Other Academic Projects
- Supervised Mind Reading: Uncovering Text from Neural Data (Spring 2015) The aim of this work is to predict meaningful natural language sentences given the magnetoencephalography (MEG) recordings corresponding to the brain activity when a person reads the same sentences. As an essential part of language processing in the brain, word integration should be included in any model that aims to capture the neural representation of sentence processing. We came up with two approaches to account for this. The project report can be found here.
- Regression on Distributions (Spring 2015) We studied and presented regression from distributions to reals/distributions, and the FuSSO (Functional Shrinkage and Selection Operator). Also covered non-parametric divergence estimation, and its application to image classification. The project report can be found here.

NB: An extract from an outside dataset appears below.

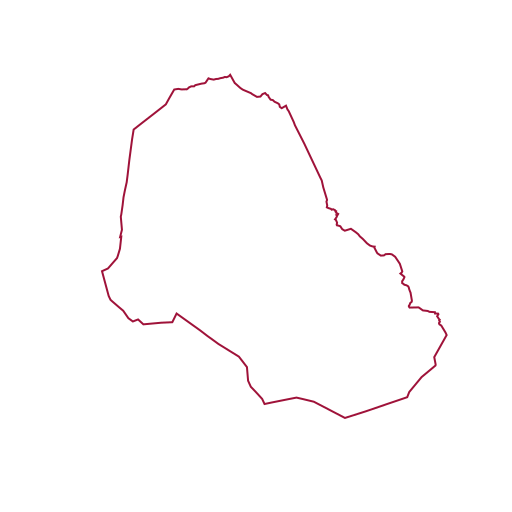 outline of San Martín Huamelúlpam, Oaxaca, Mexico, rotated 70°
{"feature_id": "50627088B44400770228154", "entity_name": "San Martín Huamelúlpam", "entity_type": "district", "adm_level": 2, "iso_a3": "MEX", "parent_name": "Mexico", "parent_adm1": "Oaxaca", "projection": "natural_earth1", "projection_center": [-97.612, 17.395], "detail": "fine", "context": "isolated", "style": "outline", "palette": "rose", "viewbox_px": 512, "rotation_deg": 70, "n_neighbors": 0, "source": "geoboundaries", "source_scale": "gbopen_adm2", "svg_char_len": 2860}
<svg xmlns="http://www.w3.org/2000/svg" viewBox="0 0 512 512"><g transform="rotate(70 256 256)"><path d="M76.9,218.3L77.8,220.0L77.9,221.4L77.9,222.6L77.1,224.0L77.2,225.9L76.7,228.7L76.6,231.0L76.0,233.0L75.8,235.4L74.0,238.5L72.8,239.9L75.9,244.2L76.0,245.5L75.6,247.3L75.4,248.2L74.7,254.6L75.4,256.2L74.4,258.9L74.5,259.4L74.6,261.2L75.2,262.4L75.7,264.1L75.3,265.0L74.0,269.0L72.4,271.8L72.1,273.2L71.6,275.9L78.0,283.5L82.7,288.9L85.7,298.1L91.8,317.0L95.3,327.7L103.9,332.5L122.5,342.2L135.7,348.8L142.5,352.3L149.4,356.7L155.5,360.4L162.7,364.0L170.9,368.4L172.8,369.6L185.5,373.0L191.7,377.2L191.8,376.0L202.7,381.4L208.6,385.8L210.4,387.3L217.1,399.4L217.6,405.9L243.1,408.1L247.4,407.7L249.3,406.7L252.7,404.8L257.7,402.0L262.0,399.5L270.8,397.2L275.4,394.1L275.3,388.5L281.7,385.2L286.3,367.8L289.6,357.3L282.9,350.3L306.7,334.0L314.7,328.9L321.9,324.0L325.8,321.4L328.7,319.1L336.1,313.3L344.7,306.5L357.3,302.5L370.5,306.1L377.1,305.6L383.2,302.9L392.4,299.1L398.0,298.6L399.0,291.6L401.6,274.6L402.9,266.4L406.2,261.3L412.7,251.5L438.6,227.8L439.5,206.3L439.9,186.1L439.9,184.9L440.3,167.3L440.4,162.2L436.2,158.5L426.4,141.8L420.3,124.8L419.4,124.3L412.0,123.1L395.5,103.9L392.7,104.1L384.7,105.7L383.0,107.0L382.1,107.1L381.5,106.9L380.7,105.7L379.2,105.9L378.7,105.2L378.2,105.5L374.6,106.4L373.1,104.5L372.8,104.5L372.4,104.6L371.5,106.8L371.3,107.4L370.0,107.1L367.8,112.1L366.4,113.4L364.2,117.8L361.0,120.0L359.9,120.8L357.0,129.3L356.4,129.5L355.6,129.6L355.0,129.3L354.5,128.4L354.0,128.0L353.0,127.2L352.7,126.5L352.5,125.7L351.6,124.9L350.9,124.7L343.2,123.3L342.2,123.4L339.7,123.4L337.7,123.2L336.5,123.4L335.0,124.6L333.7,126.5L333.1,126.7L331.5,127.9L329.7,127.3L328.7,125.9L328.5,125.6L326.7,123.8L326.2,123.7L323.6,125.3L321.9,126.3L321.4,124.8L320.7,124.0L320.5,123.8L312.5,123.5L304.3,125.5L300.9,127.8L299.9,129.5L299.6,130.4L298.6,133.6L299.2,135.6L298.3,138.6L295.0,141.0L293.5,141.3L288.7,141.9L287.8,141.3L286.9,143.2L285.2,145.3L282.0,147.4L276.7,149.7L275.2,150.5L273.1,151.7L270.5,152.5L267.8,154.1L262.9,157.5L262.6,163.9L260.3,165.8L256.9,166.6L256.0,167.7L255.3,168.7L254.9,169.4L254.2,169.5L252.4,168.4L249.3,168.6L248.6,169.2L247.2,167.2L246.6,166.6L246.0,166.1L245.1,166.4L245.2,165.1L244.6,164.4L242.7,165.9L241.4,165.4L241.2,166.1L239.9,166.1L238.4,167.6L238.4,169.0L237.3,169.5L235.8,171.5L234.5,172.8L232.9,171.8L229.0,171.2L227.7,170.1L227.2,170.0L214.5,169.3L207.5,168.4L204.0,168.8L167.0,172.2L146.4,174.7L143.1,174.7L131.3,175.7L129.9,176.0L129.2,176.3L125.0,176.4L125.9,181.3L124.0,182.6L121.5,182.3L119.9,183.3L117.4,185.8L115.2,186.9L114.1,188.8L110.9,189.7L109.1,189.7L108.4,190.7L106.0,191.7L106.1,194.6L107.7,197.3L106.8,200.7L102.5,204.3L101.3,205.0L95.4,211.3L94.0,212.4L92.5,213.4L88.7,215.4L87.1,216.3L86.6,216.5L86.3,216.8L76.9,218.3Z" fill="none" stroke="#9f1239" stroke-width="2"/></g></svg>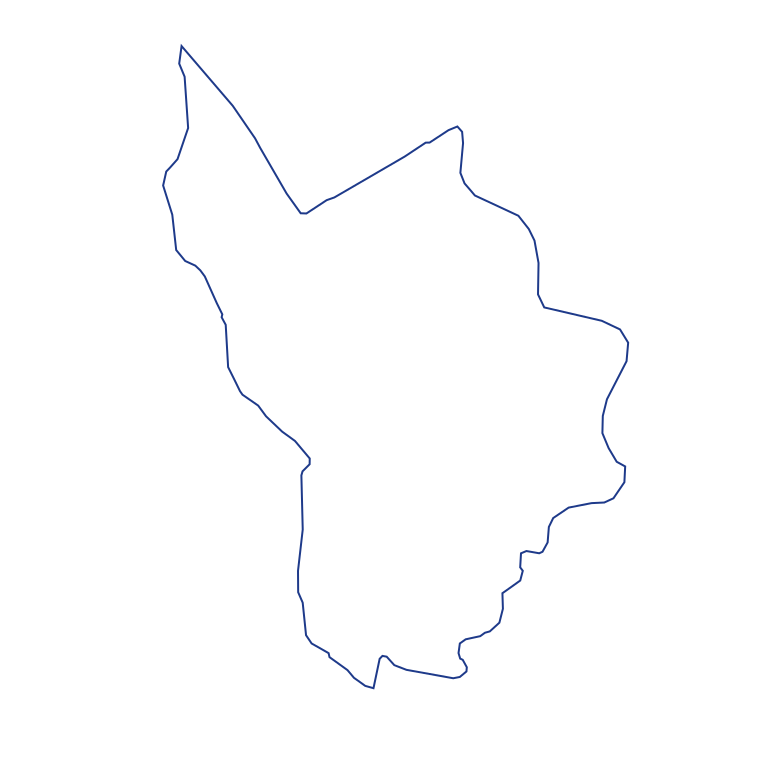 outline of Santa Catarina Pinula, Guatemala, rotated 279°
{"feature_id": "79465075B31337947825966", "entity_name": "Santa Catarina Pinula", "entity_type": "district", "adm_level": 2, "iso_a3": "GTM", "parent_name": "Guatemala", "parent_adm1": "", "projection": "albers", "projection_center": [-90.471, 14.567], "detail": "fine", "context": "isolated", "style": "outline", "palette": "blue", "viewbox_px": 768, "rotation_deg": 279, "n_neighbors": 0, "source": "geoboundaries", "source_scale": "gbopen_adm2", "svg_char_len": 1530}
<svg xmlns="http://www.w3.org/2000/svg" viewBox="0 0 768 768"><g transform="rotate(279 384 384)"><path d="M571.2,490.4L584.4,444.3L589.9,437.9L594.7,432.2L604.5,426.4L634.3,424.4L645.3,421.7L649.8,416.2L644.8,408.0L629.6,391.3L628.9,387.4L611.9,368.9L560.5,305.8L556.6,298.6L540.3,280.7L539.6,275.0L556.9,258.0L597.8,224.8L606.5,218.2L635.1,191.1L686.1,131.2L668.4,131.6L656.3,139.0L606.2,150.5L573.8,144.9L564.4,138.9L559.8,135.7L545.5,134.8L518.1,148.4L483.8,157.8L474.4,168.4L471.4,179.1L467.5,184.8L462.2,190.2L437.7,206.2L427.5,213.4L424.5,213.2L417.7,218.4L376.3,227.4L365.1,235.4L354.4,242.9L351.3,245.9L343.0,263.1L333.6,272.6L321.0,290.9L313.8,305.0L298.8,322.3L293.1,323.1L285.0,317.2L280.8,316.7L227.5,326.5L186.0,328.3L164.9,331.8L155.3,337.9L123.7,346.3L116.4,353.1L109.5,371.4L105.7,372.9L95.7,392.7L89.1,400.3L82.9,412.7L81.9,421.2L111.9,422.7L115.2,425.0L115.1,429.3L107.9,438.2L105.2,450.9L104.2,498.4L106.5,504.7L113.0,510.4L117.2,510.1L123.9,504.9L124.7,502.2L129.9,499.7L139.6,499.5L144.6,504.6L150.0,518.5L154.1,522.6L156.2,527.2L166.3,535.3L180.6,536.6L195.9,533.7L199.4,537.3L211.2,549.3L221.2,550.3L224.2,547.2L238.2,545.8L241.3,550.8L241.1,563.8L243.1,566.8L253.1,570.4L268.6,569.2L278.1,572.1L290.8,585.7L298.8,607.6L301.4,620.1L307.0,628.5L324.6,636.8L340.3,635.1L343.6,626.0L355.8,615.9L369.6,607.4L386.7,605.1L403.8,606.6L444.5,620.0L463.0,618.7L474.8,608.6L480.5,589.2L484.7,530.3L496.6,522.1L527.7,517.7L549.2,510.2L559.7,502.8L571.2,490.4Z" fill="none" stroke="#1e3a8a" stroke-width="2"/></g></svg>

- SAT and Genetic Algorithms for Sudokus (Spring 2015) This project addresses the problem of encoding Sudoku puzzles into conjunctive normal form (CNF), and subsequently solving them using polynomial-time propositional satisfiability (SAT) inference techniques. We discuss solving and generating Sudoku puzzles with evolutionary algorithms. Another goal is to test if we can use genetic algorithm solvers as rating machines to test the difficulty levels of new puzzles. The project report can be found here.
- Graph Mining (Fall 2014) Implemented various graph algorithms for computing the degree distributions, pagerank, connected components, radii of the vertices, eigen-decomposition of the adjacency matrix, and triangle counts using SQL. We also perform anomaly detection by extracting features from the egonets. The project report can be found here.
- Epilepy Seizure Prediction Challenge (Fall 2014) This project is based on a kaggle competition wherein the task is to distinguish between ten minute long data clips covering an hour prior to a seizure, and ten minute iEEG clips of interictal activity. The goal of the competition is to demonstrate the existence and accurate classification of the preictal brain state in dogs and humans with naturally occurring epilepsy. The project report can be found here.
- CFGLP Compiler (Spring 2013) Enhanced the Control Flow Graph Language Processor to support control flow statements and procedures including recursive ones. This was done using lex for lexical scanning and yacc for parsing, and implemented in C++.
- VM on OS-161 (Spring 2013) Built Virtual Memory system with swap space and implemented various page replacement policies on OS/161.
- Backup performance-analysis (Fall 2012) Simulated performance of disk-to-disk backup for a toyDB containing N pages where the disks are within the same controller having a cache of M pages. The aim was to do as much sequential reading/writing as possible, and to use as much parallelism in IO across the spindles as possible. Then, I studied performance by varying M. Since the backup may take a long time, I had implemented check-pointing too.
- Moodle XData (Fall 2012) Developed a web interface to IITB's XData SQL grading system to allow query testing and provide the facility for online assignments for a database course.
- Wireless Multi-Point Relay Simulator (Fall 2011) Built a wireless network simulator in C++ as a project for the course on Data Structures and Algorithms using innovative concepts to enable maximum data transfer and minimum congestion. We had implemented RTS-CTS like features without having actually had a course on Networks by then. The project summary/report can be found here.
- Intel 8085 Simulator (Fall 2010) Implemented in C++ with a 3-level debugger as part of our first CS course, CS 101 at IIT Bombay. The graphical interface is a complete IDE, devloped using Qt and allows the user to compose programs, save and retrieve them from disk.